_Task objective_
Tally the lines in the following entries that include the word "lane"; state only the total.

_The records_
[Start of Attachment]

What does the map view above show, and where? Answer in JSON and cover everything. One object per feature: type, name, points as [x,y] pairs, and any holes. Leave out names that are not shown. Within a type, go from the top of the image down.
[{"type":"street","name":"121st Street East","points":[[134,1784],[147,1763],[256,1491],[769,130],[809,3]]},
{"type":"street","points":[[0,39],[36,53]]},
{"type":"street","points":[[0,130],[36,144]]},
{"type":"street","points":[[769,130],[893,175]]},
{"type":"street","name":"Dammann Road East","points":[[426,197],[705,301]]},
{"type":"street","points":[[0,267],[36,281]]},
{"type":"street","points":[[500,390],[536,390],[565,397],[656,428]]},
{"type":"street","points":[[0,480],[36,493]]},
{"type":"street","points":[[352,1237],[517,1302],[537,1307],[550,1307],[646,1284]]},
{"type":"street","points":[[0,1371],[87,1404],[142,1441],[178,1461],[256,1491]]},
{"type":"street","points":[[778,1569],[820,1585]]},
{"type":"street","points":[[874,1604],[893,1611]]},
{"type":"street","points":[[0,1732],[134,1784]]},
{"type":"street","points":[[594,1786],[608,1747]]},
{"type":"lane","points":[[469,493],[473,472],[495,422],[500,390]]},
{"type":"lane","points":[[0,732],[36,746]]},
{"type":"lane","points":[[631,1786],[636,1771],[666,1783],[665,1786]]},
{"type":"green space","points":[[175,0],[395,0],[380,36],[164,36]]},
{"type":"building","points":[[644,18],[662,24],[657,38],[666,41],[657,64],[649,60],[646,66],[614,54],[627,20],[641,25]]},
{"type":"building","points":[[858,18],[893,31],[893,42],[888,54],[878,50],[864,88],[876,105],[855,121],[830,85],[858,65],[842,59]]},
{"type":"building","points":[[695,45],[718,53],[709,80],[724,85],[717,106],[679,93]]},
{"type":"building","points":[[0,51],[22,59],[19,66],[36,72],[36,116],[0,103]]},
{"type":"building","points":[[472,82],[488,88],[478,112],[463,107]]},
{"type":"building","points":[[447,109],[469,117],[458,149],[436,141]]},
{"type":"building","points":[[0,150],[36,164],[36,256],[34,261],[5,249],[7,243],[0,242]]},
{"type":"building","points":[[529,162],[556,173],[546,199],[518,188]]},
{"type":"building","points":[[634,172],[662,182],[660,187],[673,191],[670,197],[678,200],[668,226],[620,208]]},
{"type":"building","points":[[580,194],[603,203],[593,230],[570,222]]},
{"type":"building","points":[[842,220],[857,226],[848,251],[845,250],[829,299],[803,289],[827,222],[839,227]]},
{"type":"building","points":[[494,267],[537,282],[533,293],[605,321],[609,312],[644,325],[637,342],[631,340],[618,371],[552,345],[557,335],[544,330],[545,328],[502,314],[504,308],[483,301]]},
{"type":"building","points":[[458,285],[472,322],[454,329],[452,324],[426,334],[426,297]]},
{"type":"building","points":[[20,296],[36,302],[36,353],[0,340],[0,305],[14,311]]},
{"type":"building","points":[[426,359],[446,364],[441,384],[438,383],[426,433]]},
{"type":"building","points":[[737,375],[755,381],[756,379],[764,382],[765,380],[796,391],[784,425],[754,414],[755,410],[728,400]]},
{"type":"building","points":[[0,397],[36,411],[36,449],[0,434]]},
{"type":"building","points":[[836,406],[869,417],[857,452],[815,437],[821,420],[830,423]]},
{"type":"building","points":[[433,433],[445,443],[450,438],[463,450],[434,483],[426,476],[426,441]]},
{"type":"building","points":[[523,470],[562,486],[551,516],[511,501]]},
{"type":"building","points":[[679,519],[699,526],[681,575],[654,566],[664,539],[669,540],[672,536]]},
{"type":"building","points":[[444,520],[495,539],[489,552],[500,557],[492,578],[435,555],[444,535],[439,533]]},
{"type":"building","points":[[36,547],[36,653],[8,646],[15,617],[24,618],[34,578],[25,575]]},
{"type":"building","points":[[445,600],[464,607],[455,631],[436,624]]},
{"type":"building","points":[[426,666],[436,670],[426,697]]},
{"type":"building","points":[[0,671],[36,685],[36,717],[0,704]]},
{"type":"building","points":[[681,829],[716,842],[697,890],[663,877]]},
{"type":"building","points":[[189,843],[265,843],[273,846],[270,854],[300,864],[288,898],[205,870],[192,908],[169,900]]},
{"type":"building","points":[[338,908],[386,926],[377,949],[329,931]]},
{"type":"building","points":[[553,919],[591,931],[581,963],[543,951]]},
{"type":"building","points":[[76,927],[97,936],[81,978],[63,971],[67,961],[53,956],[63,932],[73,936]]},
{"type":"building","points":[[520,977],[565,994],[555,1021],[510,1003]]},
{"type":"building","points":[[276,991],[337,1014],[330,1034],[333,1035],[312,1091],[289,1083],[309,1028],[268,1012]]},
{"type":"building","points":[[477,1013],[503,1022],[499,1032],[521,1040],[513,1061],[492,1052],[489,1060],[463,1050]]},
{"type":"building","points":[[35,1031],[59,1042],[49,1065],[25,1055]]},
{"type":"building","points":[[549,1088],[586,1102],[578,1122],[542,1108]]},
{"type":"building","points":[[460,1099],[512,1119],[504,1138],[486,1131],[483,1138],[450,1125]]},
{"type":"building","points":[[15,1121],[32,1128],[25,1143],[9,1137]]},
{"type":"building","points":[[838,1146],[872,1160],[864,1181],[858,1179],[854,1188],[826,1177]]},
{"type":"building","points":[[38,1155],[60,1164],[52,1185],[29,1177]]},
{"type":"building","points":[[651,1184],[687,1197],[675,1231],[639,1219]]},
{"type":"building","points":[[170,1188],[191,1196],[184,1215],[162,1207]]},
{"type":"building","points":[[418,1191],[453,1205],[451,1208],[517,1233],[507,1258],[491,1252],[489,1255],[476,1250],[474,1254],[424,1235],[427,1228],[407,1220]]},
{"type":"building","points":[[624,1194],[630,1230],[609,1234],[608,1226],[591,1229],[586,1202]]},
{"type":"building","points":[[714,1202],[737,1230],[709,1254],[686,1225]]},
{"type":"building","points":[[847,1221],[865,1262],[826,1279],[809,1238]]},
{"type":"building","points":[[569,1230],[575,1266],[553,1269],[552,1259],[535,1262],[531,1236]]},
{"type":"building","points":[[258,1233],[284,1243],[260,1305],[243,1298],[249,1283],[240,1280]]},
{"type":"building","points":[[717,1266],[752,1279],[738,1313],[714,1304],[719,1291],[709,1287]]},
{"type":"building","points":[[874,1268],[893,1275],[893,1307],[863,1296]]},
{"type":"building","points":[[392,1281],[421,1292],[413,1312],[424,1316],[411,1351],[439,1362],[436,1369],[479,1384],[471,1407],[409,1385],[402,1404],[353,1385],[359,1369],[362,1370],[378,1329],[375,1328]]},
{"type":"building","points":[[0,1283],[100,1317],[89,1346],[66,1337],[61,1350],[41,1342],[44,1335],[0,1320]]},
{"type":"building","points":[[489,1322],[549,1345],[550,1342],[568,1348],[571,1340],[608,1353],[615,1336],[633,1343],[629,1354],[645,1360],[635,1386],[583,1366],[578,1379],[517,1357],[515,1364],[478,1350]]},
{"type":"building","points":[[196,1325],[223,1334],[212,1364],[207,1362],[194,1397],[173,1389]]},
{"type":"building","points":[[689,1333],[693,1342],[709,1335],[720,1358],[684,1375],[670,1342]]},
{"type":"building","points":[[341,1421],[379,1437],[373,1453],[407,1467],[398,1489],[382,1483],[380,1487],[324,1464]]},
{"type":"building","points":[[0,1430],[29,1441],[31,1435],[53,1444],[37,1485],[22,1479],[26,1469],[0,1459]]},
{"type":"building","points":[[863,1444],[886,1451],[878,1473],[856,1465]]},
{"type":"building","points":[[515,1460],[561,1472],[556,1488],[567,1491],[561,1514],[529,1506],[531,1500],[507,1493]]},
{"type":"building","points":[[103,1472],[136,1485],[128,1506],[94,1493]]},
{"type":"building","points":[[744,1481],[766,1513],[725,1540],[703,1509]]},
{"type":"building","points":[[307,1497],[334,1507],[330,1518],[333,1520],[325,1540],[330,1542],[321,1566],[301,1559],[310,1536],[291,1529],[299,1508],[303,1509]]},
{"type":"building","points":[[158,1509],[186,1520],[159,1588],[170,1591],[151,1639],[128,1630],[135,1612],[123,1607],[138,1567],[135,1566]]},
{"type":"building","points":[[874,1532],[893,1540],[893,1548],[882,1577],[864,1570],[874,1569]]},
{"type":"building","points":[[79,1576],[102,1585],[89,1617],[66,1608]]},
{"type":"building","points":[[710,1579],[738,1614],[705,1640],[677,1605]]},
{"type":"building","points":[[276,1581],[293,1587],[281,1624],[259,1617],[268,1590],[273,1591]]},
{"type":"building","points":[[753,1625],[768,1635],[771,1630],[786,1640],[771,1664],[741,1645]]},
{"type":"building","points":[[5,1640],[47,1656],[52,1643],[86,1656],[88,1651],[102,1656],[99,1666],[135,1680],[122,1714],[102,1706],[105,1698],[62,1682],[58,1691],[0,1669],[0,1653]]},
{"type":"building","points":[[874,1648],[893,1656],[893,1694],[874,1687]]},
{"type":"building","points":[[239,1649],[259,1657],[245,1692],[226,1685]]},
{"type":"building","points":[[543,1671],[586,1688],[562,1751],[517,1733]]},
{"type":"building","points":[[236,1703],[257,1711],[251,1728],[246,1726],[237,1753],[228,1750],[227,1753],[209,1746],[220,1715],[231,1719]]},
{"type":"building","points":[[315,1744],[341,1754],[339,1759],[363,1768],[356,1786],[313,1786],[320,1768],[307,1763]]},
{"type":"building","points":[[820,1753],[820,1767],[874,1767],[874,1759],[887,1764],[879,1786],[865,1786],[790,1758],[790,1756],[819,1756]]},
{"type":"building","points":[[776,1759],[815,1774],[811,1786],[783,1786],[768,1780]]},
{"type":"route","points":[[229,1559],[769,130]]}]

[End of Attachment]

_Problem solution_
3